Tasks for this exercise.
1. In the forum thread, on what day is the writer of the first post due to face the former partner?
2. How would you translate this sentence from the forum thread into Spanish: "There is no specific recipe that works for any one individual."

(Supplied passage)

Truly, there isnt. Every one of us is looking for something here or we would not be here. The means that we go about getting it is an invention within each and every one of us. It is designed and built for who we are. It is a process that we learn about ourselves. I know full well this is a bad guy. I'm meeting him in a very public place. I'm quite certain he has an agenda. Perhaps he is the smart one to make it public. I can only go so far out of control in public. This man did the most unspeakable things to me but you know what, he cant anymore. Do I have a feeling about them? You bet I do. I'm not afraid of making a scene anywhere. I've sat in public with him when he loudly called black people the N word and scolded me for being unable to orgasm and denied me the right to cry because he could "not stand that shit". I'm not afraid of him anymore. I do not think this will be a set back for me. It took me a long time to think I'm ready to face him. I won't know until Tuesday if I really am but I have learned to believe in me. I don't think it will be easy or fun but he's not going to corner me or convince me of anything. I know full well what I've been through and had to survive at his hands and my bad choice in him. No, I will no longer run or hide from a bully. Whatever he thinks he will get from this meeting, he's not getting it. Whatever I think I am, I am. Because I am ready to face my abuser. Maybe he wont give it to me but the mere fact that I get to stand there and tell him and then walk away, well I think that's enough for me. Every one of us knows what we need for healing. There is no specific recipe that works for any one individual. We're our own cookbook. Here's my recipe and I guarentee no one else has the same: Take 36 months of an N, control, manipulation and mind fucking -35 months of self Add 100 + times being called a whore, add more for flavor Remove all certainty and sense of self Add a dash of pure hell and a pinch of rape Puree self worth and conviction Add every cup of your money Bake in hell until it looks way over done and remove Apply cool, soothing, educated compresses to this recipe and you have one firm, smart Epiphany. I know what I can handle or at least think I can. I know every covert thing he thinks he can play on me. Thanks to what I've learned here I do think I can face him and walk away feeling better about me.
May 29 - 1AM (Reply to #15)
empath
empath's picture

Epiphany, your recipe for disaster

If you're meeting him for dinner on Tuesday, I won't expect to see any more posts from you until at least Friday, because you'll be curled up on the floor in the fetal position sobbing to yourself until at least then, after he mindf*cks you and gives you that one last final D&D. You are about to deliver a gift to the N. Meeting him, even the very act of agreeing to meet with him, shows him he is still in control of you. WHY WOULD YOU WILLINGLY DO THIS TO YOURSELF??? You have had your eyes opened to who and what he is, you've had your "epiphany", and you're still willing to let him into your life. Perhaps you really haven't experienced enough pain yet, to make you want to avoid going back to more of it. Remember that this forum will still be here after your dinner with the N. Please remember to come back and share your success story with us, after you've "one-upped" your N. You know, after you've stopped sobbing on the floor, curled up in the fetal position, wondering how he could have fooled you once again and been so cruel. You are not going to beat the N at his own game. His intention is NOT to see you happy and moving on with your life, his intention is to destroy you! He's an N, for heaven's sake...they don't have good intentions. Don't say you weren't warned or didn't know any better.

(End Supplied passage)
(Provided records)

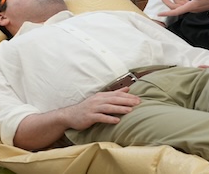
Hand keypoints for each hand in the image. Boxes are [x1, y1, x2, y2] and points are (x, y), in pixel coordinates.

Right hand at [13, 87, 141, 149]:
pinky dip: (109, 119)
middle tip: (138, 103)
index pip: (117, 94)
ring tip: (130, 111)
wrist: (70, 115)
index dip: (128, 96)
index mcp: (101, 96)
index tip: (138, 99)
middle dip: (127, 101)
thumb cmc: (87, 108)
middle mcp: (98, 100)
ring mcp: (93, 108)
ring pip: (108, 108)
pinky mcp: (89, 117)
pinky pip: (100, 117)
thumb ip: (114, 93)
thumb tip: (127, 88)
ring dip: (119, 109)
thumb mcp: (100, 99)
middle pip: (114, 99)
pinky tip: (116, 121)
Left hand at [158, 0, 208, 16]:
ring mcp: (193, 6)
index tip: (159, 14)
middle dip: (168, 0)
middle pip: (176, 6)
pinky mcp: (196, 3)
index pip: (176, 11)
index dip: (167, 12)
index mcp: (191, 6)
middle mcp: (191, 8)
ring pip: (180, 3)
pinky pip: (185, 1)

(End Provided records)
(Provided records)

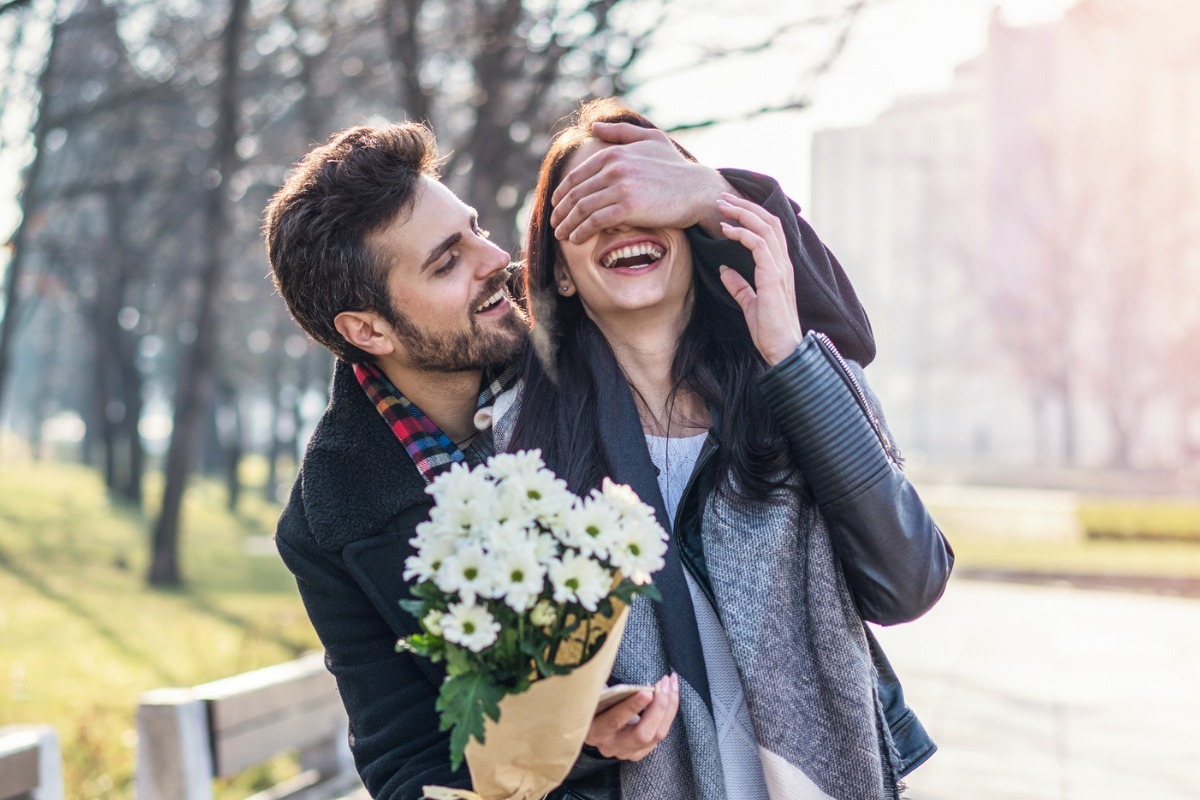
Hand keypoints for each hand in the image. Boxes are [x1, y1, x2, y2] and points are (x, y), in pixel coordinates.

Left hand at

(End Provided records)

Task results.
1. Tuesday.

2. No hay ninguna receta específica que funcione para cualquier persona.